NYT readers said the outlet using “white nationalist” to describe those who rallied around the Confederate statue of Robert E. Lee didn’t adequately describe those present, and even “normalized” the group.

“I truly believe that using this term is a large part of the problem in this country. By using it, you are normalizing these people,” reader Peter Davis emailed the outlet. “These people are ‘racists.’ They are ‘neo-Nazis.’ You are softening the harsh reality of their evil by giving them such a legitimized political title like that.”

NYT standards editor, Phil Corbett, argued in favor of the outlet using “white nationalist” over “white supremacist,” because the phrase could apply to all those present at the riots, adding that TheNYT had no intention of “soft-pedaling” the rioters’ views.

“The term ‘white nationalist’ seems quite clear in what it stands for: someone who embraces the notion that the United States should be primarily or solely a white society.
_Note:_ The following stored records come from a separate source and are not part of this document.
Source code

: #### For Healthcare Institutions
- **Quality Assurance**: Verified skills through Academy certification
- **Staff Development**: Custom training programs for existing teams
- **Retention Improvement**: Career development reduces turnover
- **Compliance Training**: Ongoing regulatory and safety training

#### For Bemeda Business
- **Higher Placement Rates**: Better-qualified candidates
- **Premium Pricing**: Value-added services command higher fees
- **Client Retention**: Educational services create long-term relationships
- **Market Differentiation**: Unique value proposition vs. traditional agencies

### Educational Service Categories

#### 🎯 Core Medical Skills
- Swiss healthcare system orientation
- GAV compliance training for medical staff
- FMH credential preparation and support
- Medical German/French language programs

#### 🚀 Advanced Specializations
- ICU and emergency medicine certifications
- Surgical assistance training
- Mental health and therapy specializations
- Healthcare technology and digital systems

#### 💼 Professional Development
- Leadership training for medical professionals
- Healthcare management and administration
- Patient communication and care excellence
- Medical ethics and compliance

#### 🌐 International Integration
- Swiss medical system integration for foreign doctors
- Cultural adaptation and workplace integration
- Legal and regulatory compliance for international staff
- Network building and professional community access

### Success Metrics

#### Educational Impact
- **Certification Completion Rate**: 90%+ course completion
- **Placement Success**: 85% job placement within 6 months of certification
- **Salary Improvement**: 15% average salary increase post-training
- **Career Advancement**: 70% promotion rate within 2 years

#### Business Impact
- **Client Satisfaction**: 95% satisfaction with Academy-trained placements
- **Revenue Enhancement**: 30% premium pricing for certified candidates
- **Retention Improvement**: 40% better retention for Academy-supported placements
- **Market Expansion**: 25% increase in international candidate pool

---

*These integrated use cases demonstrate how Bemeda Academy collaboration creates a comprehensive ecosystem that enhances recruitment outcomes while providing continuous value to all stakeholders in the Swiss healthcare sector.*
But any of these terms could apply to those who were marching in the streets, chanting racist and anti-Semitic slogans and displaying the symbols of Nazi Germany and the secessionist South,” Corbett argued.

Corbett added that the reporters focused on the actions of those present, which probably served as the best description of who was there.

“As always, our reporters were most intent on describing the actions, the signs and the regalia to make it clear to our readers who the protesters were and what they represent,” Corbett wrote.

The New York Times also came under fire in April after they used the term “genital cutting” over “female genital mutilation” when describing the actions of the Michigan doctor who allegedly mutilated the genitalia of young girls.

“There’s a gulf between the Western (and some African) advocates who campaign against the practice and the people who follow the rite, and I felt the language used widened that chasm,” NYT science and health editor Celia Dugger said in response to an inquiry from The Daily Caller News Foundation.